Last on the list of products comes Webroot’s SpySweeper. This is SpySweeper ’s second visit to the VB test bench, having made its debut – and gained VB100 status – in the June 2007 XP review (see VB, June 2007, p.10). The corporate version submitted here was considerably different from the home-user edition submitted previously.

After a rather drawn out installation and startup process, the product offers a fairly comprehensive interface with some apparently well-populated configuration pages. Unfortunately, these are initially greyed out, as the client system submitted is designed to cede all control to a management server. Some changes to the registry allowed access to the settings (after providing a password) and testing continued.

Problems did not end there however, as the on-demand scanner seemed to provide no option to scan only a given folder and the entire system had to be scanned – no small job in this case. On returning after leaving the scan running overnight I found that the test sets had been covered pretty thoroughly, and they were then replaced before attempting the on-access tests. These were again hampered by the product’s rather unusual implementation, with on-read scanning deactivated by default and only functioning rather flakily once enabled.
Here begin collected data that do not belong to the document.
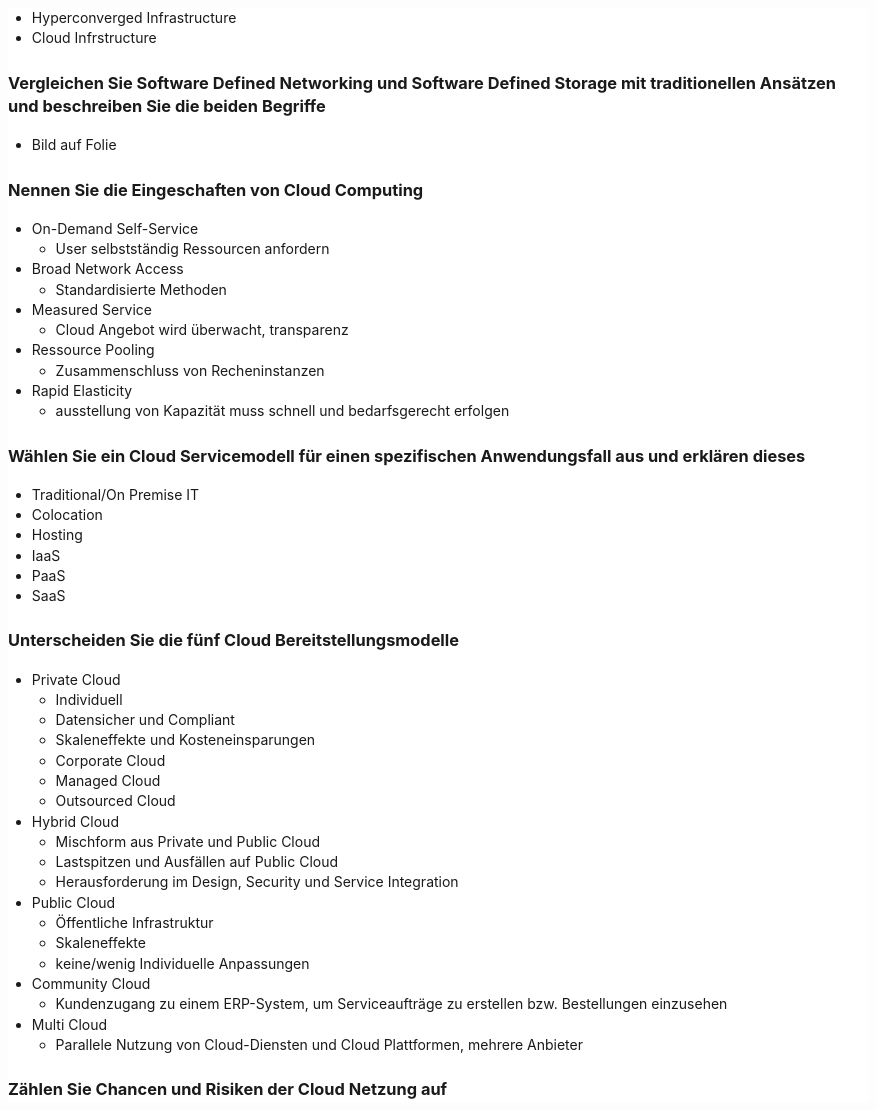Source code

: * Hyperconverged Infrastructure
* Cloud Infrstructure
### Vergleichen Sie Software Defined Networking und Software Defined Storage mit traditionellen Ansätzen und beschreiben Sie die beiden Begriffe
- Bild auf Folie
### Nennen Sie die Eingeschaften von Cloud Computing

* On-Demand Self-Service
  * User selbstständig Ressourcen anfordern
* Broad Network Access
  * Standardisierte Methoden
* Measured Service
  * Cloud Angebot wird überwacht, transparenz
* Ressource Pooling
  * Zusammenschluss von Recheninstanzen
* Rapid Elasticity
  * ausstellung von Kapazität muss schnell und bedarfsgerecht erfolgen
### Wählen Sie ein Cloud Servicemodell für einen spezifischen Anwendungsfall aus und erklären dieses
* Traditional/On Premise IT
* Colocation
* Hosting
* IaaS
* PaaS
* SaaS
### Unterscheiden Sie die fünf Cloud Bereitstellungsmodelle
* Private Cloud
  * Individuell
  * Datensicher und Compliant
  * Skaleneffekte und Kosteneinsparungen
  * Corporate Cloud
  * Managed Cloud
  * Outsourced Cloud
* Hybrid Cloud
  * Mischform aus Private und Public Cloud
  * Lastspitzen und Ausfällen auf Public Cloud
  * Herausforderung im Design, Security und Service Integration
* Public Cloud
  * Öffentliche Infrastruktur
  * Skaleneffekte
  * keine/wenig Individuelle Anpassungen
* Community Cloud
  * Kundenzugang zu einem ERP-System, um Serviceaufträge zu erstellen bzw. Bestellungen einzusehen
* Multi Cloud
  * Parallele Nutzung von Cloud-Diensten und Cloud Plattformen, mehrere Anbieter
### Zählen Sie Chancen und Risiken der Cloud Netzung auf
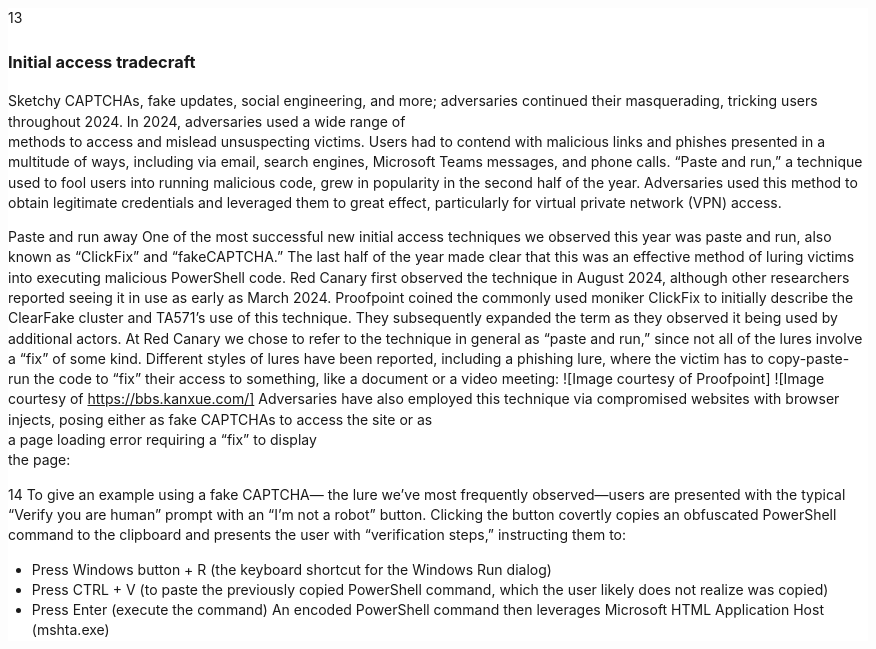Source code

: 13
### Initial access tradecraft 
Sketchy CAPTCHAs, fake updates, social engineering, and more; 
adversaries continued their masquerading, tricking users throughout 2024.
In 2024, adversaries used a wide range of  
methods to access and mislead unsuspecting 
victims. Users had to contend with malicious links 
and phishes presented in a multitude of ways, 
including via email, search engines, Microsoft 
Teams messages, and phone calls. “Paste and 
run,” a technique used to fool users into running 
malicious code, grew in popularity in the second 
half of the year. Adversaries used this method to 
obtain legitimate credentials and leveraged them 
to great effect, particularly for virtual private 
network (VPN) access. 
 
Paste and run away 
One of the most successful new initial access 
techniques we observed this year was paste and 
run, also known as “ClickFix” and “fakeCAPTCHA.” 
The last half of the year made clear that this 
was an effective method of luring victims into 
executing malicious PowerShell code. Red Canary 
first observed the technique in August 2024, 
although other researchers reported seeing it in 
use as early as March 2024. Proofpoint coined 
the commonly used moniker ClickFix to initially 
describe the ClearFake cluster and TA571’s use of 
this technique. They subsequently expanded the 
term as they observed it being used by additional 
actors. At Red Canary we chose to refer to the 
technique in general as “paste and run,” since not 
all of the lures involve a “fix” of some kind. 
Different styles of lures have been reported, 
including a phishing lure, where the victim has to 
copy-paste-run the code to “fix” their access to 
something, like a document or a video meeting: 
![Image courtesy of Proofpoint]
![Image courtesy of https://bbs.kanxue.com/]
Adversaries have also employed this technique via 
compromised websites with browser injects, posing 
either as fake CAPTCHAs to access the site or as  
a page loading error requiring a “fix” to display  
the page:

14
To give an example using a fake CAPTCHA—
the lure we’ve most frequently observed—users 
are presented with the typical “Verify you 
are human” prompt with an “I’m not a robot” 
button. Clicking the button covertly copies an 
obfuscated PowerShell command to the clipboard 
and presents the user with “verification steps,” 
instructing them to: 
- Press Windows button + R (the keyboard 
shortcut for the Windows Run dialog)
- Press CTRL + V (to paste the previously copied 
PowerShell command, which the user likely 
does not realize was copied)
- Press Enter (execute the command) 
An encoded PowerShell command then leverages 
Microsoft HTML Application Host (mshta.exe) 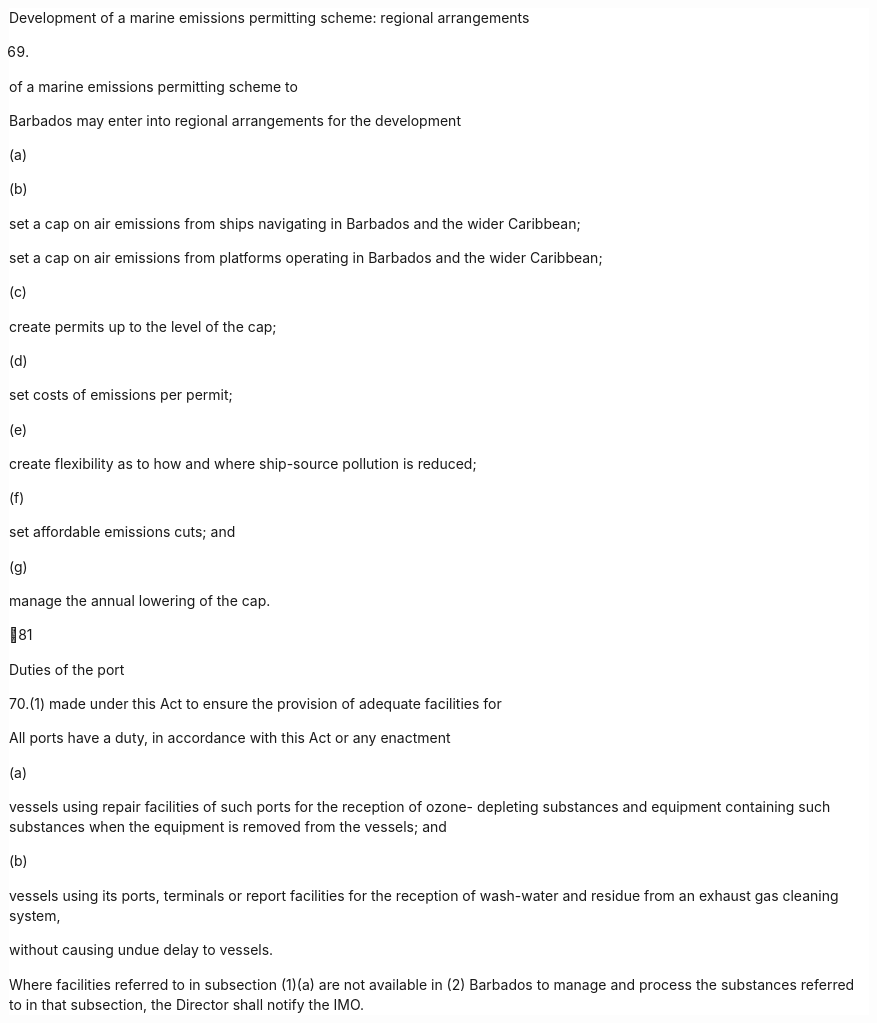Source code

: Development of a marine emissions permitting scheme: regional
arrangements

69.
of a marine emissions permitting scheme to

Barbados may enter into regional arrangements for the development

(a)

(b)

set a cap on air emissions from ships navigating in Barbados and the
wider Caribbean;

set a cap on air emissions from platforms operating in Barbados and
the wider Caribbean;

(c)

create permits up to the level of the cap;

(d)

set costs of emissions per permit;

(e)

create flexibility as to how and where ship-source pollution is reduced;

(f)

set affordable emissions cuts; and

(g)

manage the annual lowering of the cap.

81

Duties of the port

70.(1)
made under this Act to ensure the provision of adequate facilities for

All ports have a duty, in accordance with this Act or any enactment

(a)

vessels using repair facilities of such ports for the reception of ozone-
depleting substances and equipment containing such substances when
the equipment is removed from the vessels; and

(b)

vessels using its ports, terminals or report facilities for the reception of
wash-water and residue from an exhaust gas cleaning system,

without causing undue delay to vessels.

Where  facilities  referred  to  in  subsection  (1)(a)  are  not  available  in
(2)
Barbados to manage and process the substances referred to in that subsection, the
Director shall notify the IMO.
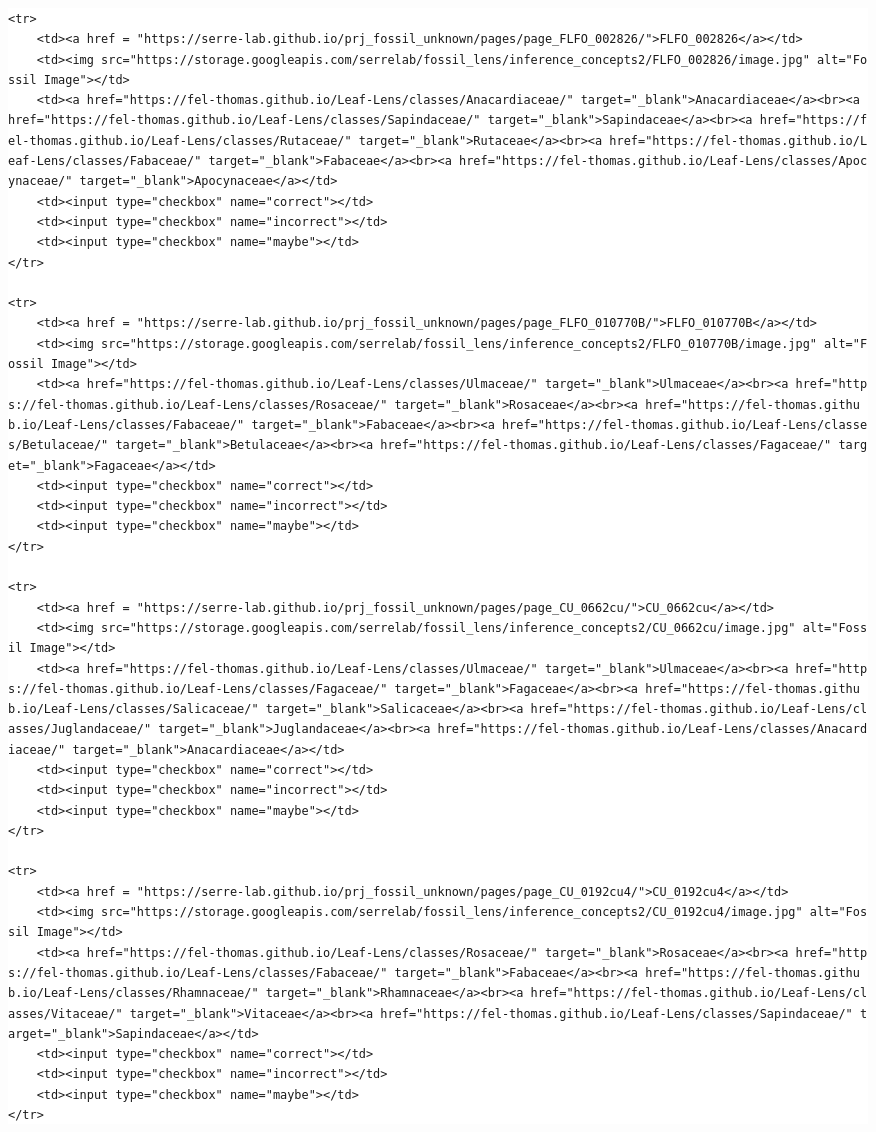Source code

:     <tr>
        <td><a href = "https://serre-lab.github.io/prj_fossil_unknown/pages/page_FLFO_002826/">FLFO_002826</a></td>
        <td><img src="https://storage.googleapis.com/serrelab/fossil_lens/inference_concepts2/FLFO_002826/image.jpg" alt="Fossil Image"></td>
        <td><a href="https://fel-thomas.github.io/Leaf-Lens/classes/Anacardiaceae/" target="_blank">Anacardiaceae</a><br><a href="https://fel-thomas.github.io/Leaf-Lens/classes/Sapindaceae/" target="_blank">Sapindaceae</a><br><a href="https://fel-thomas.github.io/Leaf-Lens/classes/Rutaceae/" target="_blank">Rutaceae</a><br><a href="https://fel-thomas.github.io/Leaf-Lens/classes/Fabaceae/" target="_blank">Fabaceae</a><br><a href="https://fel-thomas.github.io/Leaf-Lens/classes/Apocynaceae/" target="_blank">Apocynaceae</a></td>
        <td><input type="checkbox" name="correct"></td>
        <td><input type="checkbox" name="incorrect"></td>
        <td><input type="checkbox" name="maybe"></td>
    </tr>
    
    <tr>
        <td><a href = "https://serre-lab.github.io/prj_fossil_unknown/pages/page_FLFO_010770B/">FLFO_010770B</a></td>
        <td><img src="https://storage.googleapis.com/serrelab/fossil_lens/inference_concepts2/FLFO_010770B/image.jpg" alt="Fossil Image"></td>
        <td><a href="https://fel-thomas.github.io/Leaf-Lens/classes/Ulmaceae/" target="_blank">Ulmaceae</a><br><a href="https://fel-thomas.github.io/Leaf-Lens/classes/Rosaceae/" target="_blank">Rosaceae</a><br><a href="https://fel-thomas.github.io/Leaf-Lens/classes/Fabaceae/" target="_blank">Fabaceae</a><br><a href="https://fel-thomas.github.io/Leaf-Lens/classes/Betulaceae/" target="_blank">Betulaceae</a><br><a href="https://fel-thomas.github.io/Leaf-Lens/classes/Fagaceae/" target="_blank">Fagaceae</a></td>
        <td><input type="checkbox" name="correct"></td>
        <td><input type="checkbox" name="incorrect"></td>
        <td><input type="checkbox" name="maybe"></td>
    </tr>
    
    <tr>
        <td><a href = "https://serre-lab.github.io/prj_fossil_unknown/pages/page_CU_0662cu/">CU_0662cu</a></td>
        <td><img src="https://storage.googleapis.com/serrelab/fossil_lens/inference_concepts2/CU_0662cu/image.jpg" alt="Fossil Image"></td>
        <td><a href="https://fel-thomas.github.io/Leaf-Lens/classes/Ulmaceae/" target="_blank">Ulmaceae</a><br><a href="https://fel-thomas.github.io/Leaf-Lens/classes/Fagaceae/" target="_blank">Fagaceae</a><br><a href="https://fel-thomas.github.io/Leaf-Lens/classes/Salicaceae/" target="_blank">Salicaceae</a><br><a href="https://fel-thomas.github.io/Leaf-Lens/classes/Juglandaceae/" target="_blank">Juglandaceae</a><br><a href="https://fel-thomas.github.io/Leaf-Lens/classes/Anacardiaceae/" target="_blank">Anacardiaceae</a></td>
        <td><input type="checkbox" name="correct"></td>
        <td><input type="checkbox" name="incorrect"></td>
        <td><input type="checkbox" name="maybe"></td>
    </tr>
    
    <tr>
        <td><a href = "https://serre-lab.github.io/prj_fossil_unknown/pages/page_CU_0192cu4/">CU_0192cu4</a></td>
        <td><img src="https://storage.googleapis.com/serrelab/fossil_lens/inference_concepts2/CU_0192cu4/image.jpg" alt="Fossil Image"></td>
        <td><a href="https://fel-thomas.github.io/Leaf-Lens/classes/Rosaceae/" target="_blank">Rosaceae</a><br><a href="https://fel-thomas.github.io/Leaf-Lens/classes/Fabaceae/" target="_blank">Fabaceae</a><br><a href="https://fel-thomas.github.io/Leaf-Lens/classes/Rhamnaceae/" target="_blank">Rhamnaceae</a><br><a href="https://fel-thomas.github.io/Leaf-Lens/classes/Vitaceae/" target="_blank">Vitaceae</a><br><a href="https://fel-thomas.github.io/Leaf-Lens/classes/Sapindaceae/" target="_blank">Sapindaceae</a></td>
        <td><input type="checkbox" name="correct"></td>
        <td><input type="checkbox" name="incorrect"></td>
        <td><input type="checkbox" name="maybe"></td>
    </tr>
This rendered any speed results gathered somewhat suspect, and only detection results were obtained by copying all test sets to the system across the network.

As far as can be judged by feeling alone, the protection did seem to slow the machine’s response time down noticeably, especially during the five or so minutes after a reboot when the system tray icon is whirring and the interface unavailable (presumably doing some sort of boot-up checks.) After several attempts yielded a usable log of detection, results turned out to be pretty good - close to the high level expected of the Sophos engine used in the product - bar a few file types not scanned with these settings. Without false positives either, Webroot earns another VB100 award this month.